Hi,
I use the new VPI 1.1 with python 3.6 on a B01 nano with JetPack 32.6.1.
My problem is, that all VPI is much slower compared to OpenCV on the CPU (preinstalled version).
At the moment I use the rescale alog 3x in my program, grayscale image 4k downscale.
If I use OpenCV on CPU I got 0.7 - 2.1ms duration time, with VPI CUDA 16 - 23ms and VPI CPU 8 - 14ms.
So the current OpenCV CPU version is much faster then VPI, even VPI CPU is faster then VPI CUDA.
I have an overall framerate for my system and this corresponds to the speed differences of the used algos.
The vpi.clear_cache() I do in my main program one time each frame, no difference if I do it after each vpi use.
I tried your clocks.sh and jetson_clocks, no difference in speed (I use external 6A psu with full speed mode).
If I use VPI I can see a drop of CPU usage but the VPI commands are way to slow.
In the VPI part, the timing includes buffer wrapping and scaling.
But there is only scaling function measured in the OpenCV case (since the input is already cvmat).
This will compare the scaling performance fairly.
It’s expected that copy buffer from cpu->gpu and move it back induces some overhead.
But usually you can get some performance gain via GPU acceleration.
The trade-off depends on the computing complexity applied to the buffer.
You can find some information in the below document:
I tried this and the pure calculation time is much faster, thanks for the hint.
With CUDA now 1-5ms range.
But why is the type converting so slow? This is something you have to do always, especially when you mix a lot of image calculations between numpy, OpenCV and VPI.
Is there a trick to do this faster?
Hi, tried it but you have forgotten the conversion back with .cpu in your code, otherwise I cannot use it in OpenCv and/or numpy for further things.
OpenCV takes 0.001 s
NVMEDIA_ARRAY: 53, Version 2.1
NVMEDIA_VPI : 172, Version 2.4
VPI takes 0.009 s
So it is factor 10 slower then OpenCV on CPU for rescaling here.

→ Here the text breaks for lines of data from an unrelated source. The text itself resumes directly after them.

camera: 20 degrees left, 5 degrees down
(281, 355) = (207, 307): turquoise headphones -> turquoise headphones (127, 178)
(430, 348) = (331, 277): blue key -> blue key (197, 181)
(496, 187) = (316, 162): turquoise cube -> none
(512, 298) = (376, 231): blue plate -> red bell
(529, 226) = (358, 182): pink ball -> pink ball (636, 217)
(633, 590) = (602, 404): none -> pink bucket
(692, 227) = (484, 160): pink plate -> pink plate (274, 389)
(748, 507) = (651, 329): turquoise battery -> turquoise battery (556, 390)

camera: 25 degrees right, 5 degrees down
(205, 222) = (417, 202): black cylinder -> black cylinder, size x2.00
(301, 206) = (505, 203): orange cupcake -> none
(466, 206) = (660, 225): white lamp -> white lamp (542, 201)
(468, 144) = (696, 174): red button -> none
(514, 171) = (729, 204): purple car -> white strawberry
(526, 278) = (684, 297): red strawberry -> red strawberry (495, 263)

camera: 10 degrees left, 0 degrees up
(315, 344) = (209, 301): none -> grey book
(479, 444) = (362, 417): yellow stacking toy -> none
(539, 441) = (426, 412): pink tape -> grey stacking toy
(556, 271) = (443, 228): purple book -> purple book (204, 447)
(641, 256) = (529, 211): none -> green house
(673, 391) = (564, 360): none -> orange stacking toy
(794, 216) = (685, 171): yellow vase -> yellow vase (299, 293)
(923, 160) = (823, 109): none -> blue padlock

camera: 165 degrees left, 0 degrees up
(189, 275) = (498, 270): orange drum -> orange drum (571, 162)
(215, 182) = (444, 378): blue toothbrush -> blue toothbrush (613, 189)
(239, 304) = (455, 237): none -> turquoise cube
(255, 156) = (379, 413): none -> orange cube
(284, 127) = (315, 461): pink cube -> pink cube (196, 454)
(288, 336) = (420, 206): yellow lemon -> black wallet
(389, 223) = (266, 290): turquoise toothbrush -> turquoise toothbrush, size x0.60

Not really useable in an bigger system with a lot of image processing with OpenCV and numpy with this few possible operations of VPI. :-(
Need to rethink my complete code and program structure to maybe have ab advantage of VPI, as it is today with mixed operations on a lot of positions in the code I cannot change some operations to VPI to speedup.